• Problem details: Transcribe each record precisely; images stay out.

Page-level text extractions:
□ □ □ □

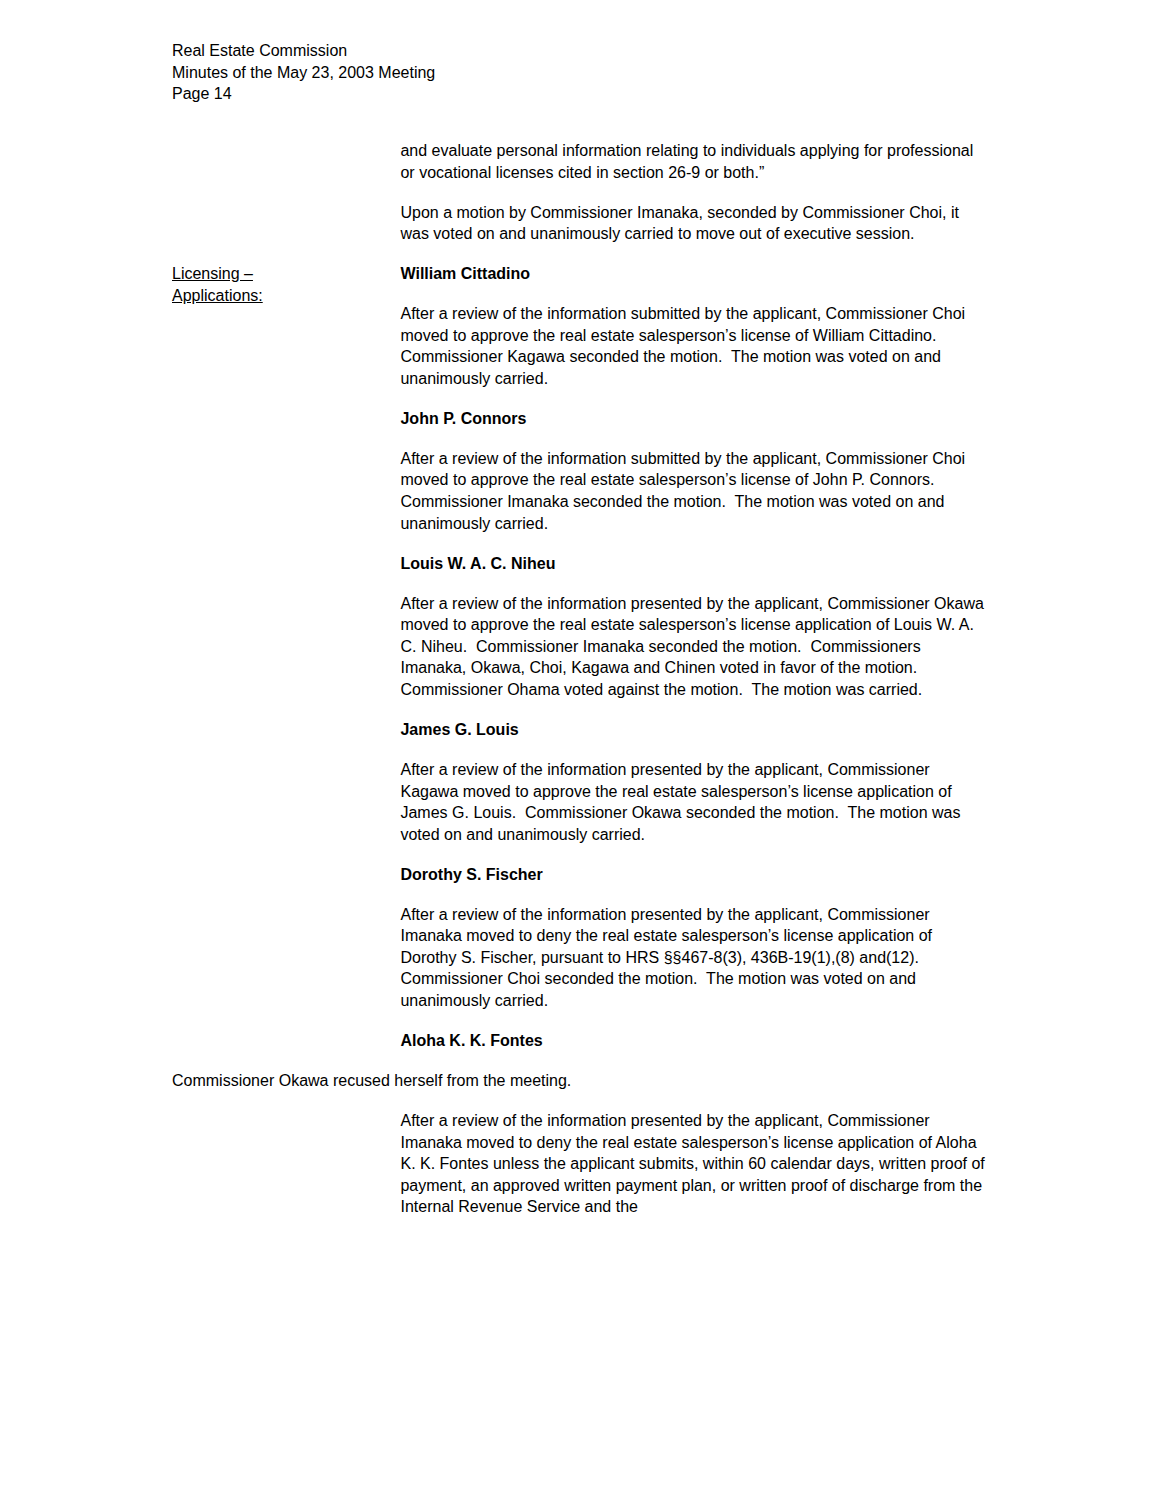Real Estate Commission
Minutes of the May 23, 2003 Meeting
Page 14
and evaluate personal information relating to individuals applying for professional or vocational licenses cited in section 26-9 or both.”
Upon a motion by Commissioner Imanaka, seconded by Commissioner Choi, it was voted on and unanimously carried to move out of executive session.
Licensing –
Applications:
William Cittadino
After a review of the information submitted by the applicant, Commissioner Choi moved to approve the real estate salesperson’s license of William Cittadino. Commissioner Kagawa seconded the motion. The motion was voted on and unanimously carried.
John P. Connors
After a review of the information submitted by the applicant, Commissioner Choi moved to approve the real estate salesperson’s license of John P. Connors. Commissioner Imanaka seconded the motion. The motion was voted on and unanimously carried.
Louis W. A. C. Niheu
After a review of the information presented by the applicant, Commissioner Okawa moved to approve the real estate salesperson’s license application of Louis W. A. C. Niheu. Commissioner Imanaka seconded the motion. Commissioners Imanaka, Okawa, Choi, Kagawa and Chinen voted in favor of the motion. Commissioner Ohama voted against the motion. The motion was carried.
James G. Louis
After a review of the information presented by the applicant, Commissioner Kagawa moved to approve the real estate salesperson’s license application of James G. Louis. Commissioner Okawa seconded the motion. The motion was voted on and unanimously carried.
Dorothy S. Fischer
After a review of the information presented by the applicant, Commissioner Imanaka moved to deny the real estate salesperson’s license application of Dorothy S. Fischer, pursuant to HRS §§467-8(3), 436B-19(1),(8) and(12). Commissioner Choi seconded the motion. The motion was voted on and unanimously carried.
Aloha K. K. Fontes
Commissioner Okawa recused herself from the meeting.
After a review of the information presented by the applicant, Commissioner Imanaka moved to deny the real estate salesperson’s license application of Aloha K. K. Fontes unless the applicant submits, within 60 calendar days, written proof of payment, an approved written payment plan, or written proof of discharge from the Internal Revenue Service and the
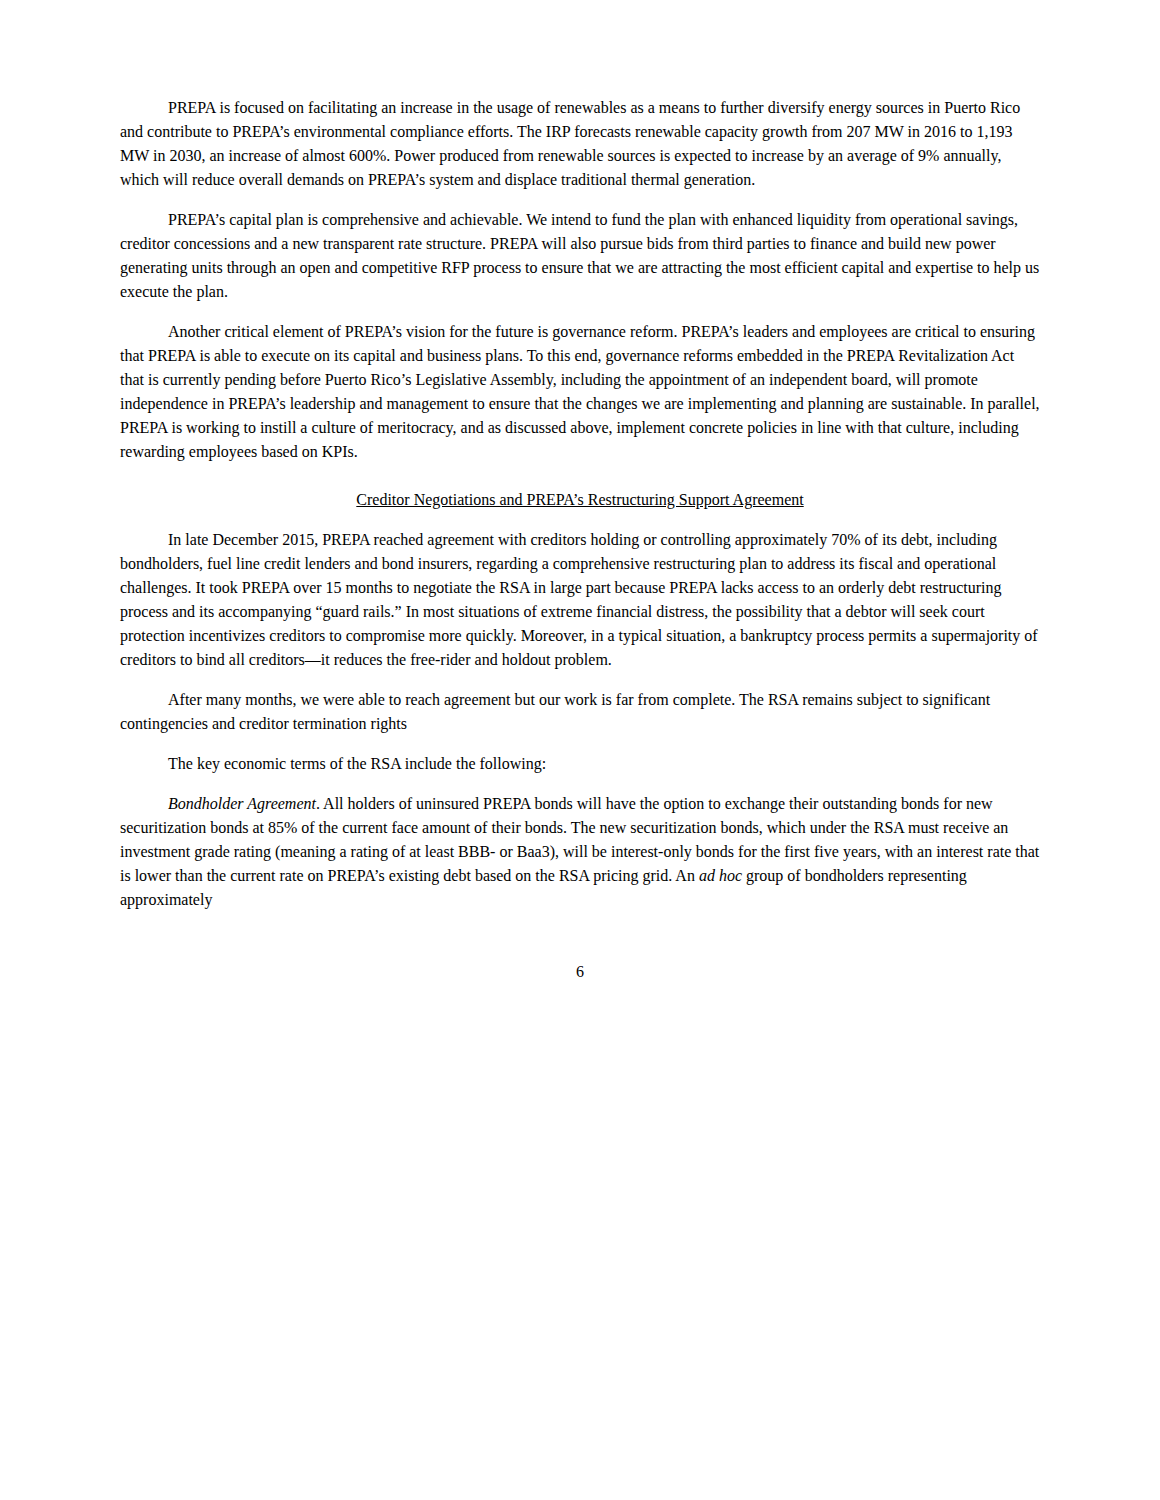PREPA is focused on facilitating an increase in the usage of renewables as a means to further diversify energy sources in Puerto Rico and contribute to PREPA’s environmental compliance efforts. The IRP forecasts renewable capacity growth from 207 MW in 2016 to 1,193 MW in 2030, an increase of almost 600%. Power produced from renewable sources is expected to increase by an average of 9% annually, which will reduce overall demands on PREPA’s system and displace traditional thermal generation.
PREPA’s capital plan is comprehensive and achievable. We intend to fund the plan with enhanced liquidity from operational savings, creditor concessions and a new transparent rate structure. PREPA will also pursue bids from third parties to finance and build new power generating units through an open and competitive RFP process to ensure that we are attracting the most efficient capital and expertise to help us execute the plan.
Another critical element of PREPA’s vision for the future is governance reform. PREPA’s leaders and employees are critical to ensuring that PREPA is able to execute on its capital and business plans. To this end, governance reforms embedded in the PREPA Revitalization Act that is currently pending before Puerto Rico’s Legislative Assembly, including the appointment of an independent board, will promote independence in PREPA’s leadership and management to ensure that the changes we are implementing and planning are sustainable. In parallel, PREPA is working to instill a culture of meritocracy, and as discussed above, implement concrete policies in line with that culture, including rewarding employees based on KPIs.
Creditor Negotiations and PREPA’s Restructuring Support Agreement
In late December 2015, PREPA reached agreement with creditors holding or controlling approximately 70% of its debt, including bondholders, fuel line credit lenders and bond insurers, regarding a comprehensive restructuring plan to address its fiscal and operational challenges. It took PREPA over 15 months to negotiate the RSA in large part because PREPA lacks access to an orderly debt restructuring process and its accompanying “guard rails.” In most situations of extreme financial distress, the possibility that a debtor will seek court protection incentivizes creditors to compromise more quickly. Moreover, in a typical situation, a bankruptcy process permits a supermajority of creditors to bind all creditors—it reduces the free-rider and holdout problem.
After many months, we were able to reach agreement but our work is far from complete. The RSA remains subject to significant contingencies and creditor termination rights
The key economic terms of the RSA include the following:
Bondholder Agreement. All holders of uninsured PREPA bonds will have the option to exchange their outstanding bonds for new securitization bonds at 85% of the current face amount of their bonds. The new securitization bonds, which under the RSA must receive an investment grade rating (meaning a rating of at least BBB- or Baa3), will be interest-only bonds for the first five years, with an interest rate that is lower than the current rate on PREPA’s existing debt based on the RSA pricing grid. An ad hoc group of bondholders representing approximately
6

□ □ □ □

• Output:
Real Estate Commission
Minutes of the May 23, 2003 Meeting
Page 14
and evaluate personal information relating to individuals applying for professional or vocational licenses cited in section 26-9 or both.”
Upon a motion by Commissioner Imanaka, seconded by Commissioner Choi, it was voted on and unanimously carried to move out of executive session.
Licensing –
Applications:
William Cittadino
After a review of the information submitted by the applicant, Commissioner Choi moved to approve the real estate salesperson’s license of William Cittadino. Commissioner Kagawa seconded the motion. The motion was voted on and unanimously carried.
John P. Connors
After a review of the information submitted by the applicant, Commissioner Choi moved to approve the real estate salesperson’s license of John P. Connors. Commissioner Imanaka seconded the motion. The motion was voted on and unanimously carried.
Louis W. A. C. Niheu
After a review of the information presented by the applicant, Commissioner Okawa moved to approve the real estate salesperson’s license application of Louis W. A. C. Niheu. Commissioner Imanaka seconded the motion. Commissioners Imanaka, Okawa, Choi, Kagawa and Chinen voted in favor of the motion. Commissioner Ohama voted against the motion. The motion was carried.
James G. Louis
After a review of the information presented by the applicant, Commissioner Kagawa moved to approve the real estate salesperson’s license application of James G. Louis. Commissioner Okawa seconded the motion. The motion was voted on and unanimously carried.
Dorothy S. Fischer
After a review of the information presented by the applicant, Commissioner Imanaka moved to deny the real estate salesperson’s license application of Dorothy S. Fischer, pursuant to HRS §§467-8(3), 436B-19(1),(8) and(12). Commissioner Choi seconded the motion. The motion was voted on and unanimously carried.
Aloha K. K. Fontes
Commissioner Okawa recused herself from the meeting.
After a review of the information presented by the applicant, Commissioner Imanaka moved to deny the real estate salesperson’s license application of Aloha K. K. Fontes unless the applicant submits, within 60 calendar days, written proof of payment, an approved written payment plan, or written proof of discharge from the Internal Revenue Service and the
PREPA is focused on facilitating an increase in the usage of renewables as a means to further diversify energy sources in Puerto Rico and contribute to PREPA’s environmental compliance efforts. The IRP forecasts renewable capacity growth from 207 MW in 2016 to 1,193 MW in 2030, an increase of almost 600%. Power produced from renewable sources is expected to increase by an average of 9% annually, which will reduce overall demands on PREPA’s system and displace traditional thermal generation.
PREPA’s capital plan is comprehensive and achievable. We intend to fund the plan with enhanced liquidity from operational savings, creditor concessions and a new transparent rate structure. PREPA will also pursue bids from third parties to finance and build new power generating units through an open and competitive RFP process to ensure that we are attracting the most efficient capital and expertise to help us execute the plan.
Another critical element of PREPA’s vision for the future is governance reform. PREPA’s leaders and employees are critical to ensuring that PREPA is able to execute on its capital and business plans. To this end, governance reforms embedded in the PREPA Revitalization Act that is currently pending before Puerto Rico’s Legislative Assembly, including the appointment of an independent board, will promote independence in PREPA’s leadership and management to ensure that the changes we are implementing and planning are sustainable. In parallel, PREPA is working to instill a culture of meritocracy, and as discussed above, implement concrete policies in line with that culture, including rewarding employees based on KPIs.
Creditor Negotiations and PREPA’s Restructuring Support Agreement
In late December 2015, PREPA reached agreement with creditors holding or controlling approximately 70% of its debt, including bondholders, fuel line credit lenders and bond insurers, regarding a comprehensive restructuring plan to address its fiscal and operational challenges. It took PREPA over 15 months to negotiate the RSA in large part because PREPA lacks access to an orderly debt restructuring process and its accompanying “guard rails.” In most situations of extreme financial distress, the possibility that a debtor will seek court protection incentivizes creditors to compromise more quickly. Moreover, in a typical situation, a bankruptcy process permits a supermajority of creditors to bind all creditors—it reduces the free-rider and holdout problem.
After many months, we were able to reach agreement but our work is far from complete. The RSA remains subject to significant contingencies and creditor termination rights
The key economic terms of the RSA include the following:
Bondholder Agreement. All holders of uninsured PREPA bonds will have the option to exchange their outstanding bonds for new securitization bonds at 85% of the current face amount of their bonds. The new securitization bonds, which under the RSA must receive an investment grade rating (meaning a rating of at least BBB- or Baa3), will be interest-only bonds for the first five years, with an interest rate that is lower than the current rate on PREPA’s existing debt based on the RSA pricing grid. An ad hoc group of bondholders representing approximately
6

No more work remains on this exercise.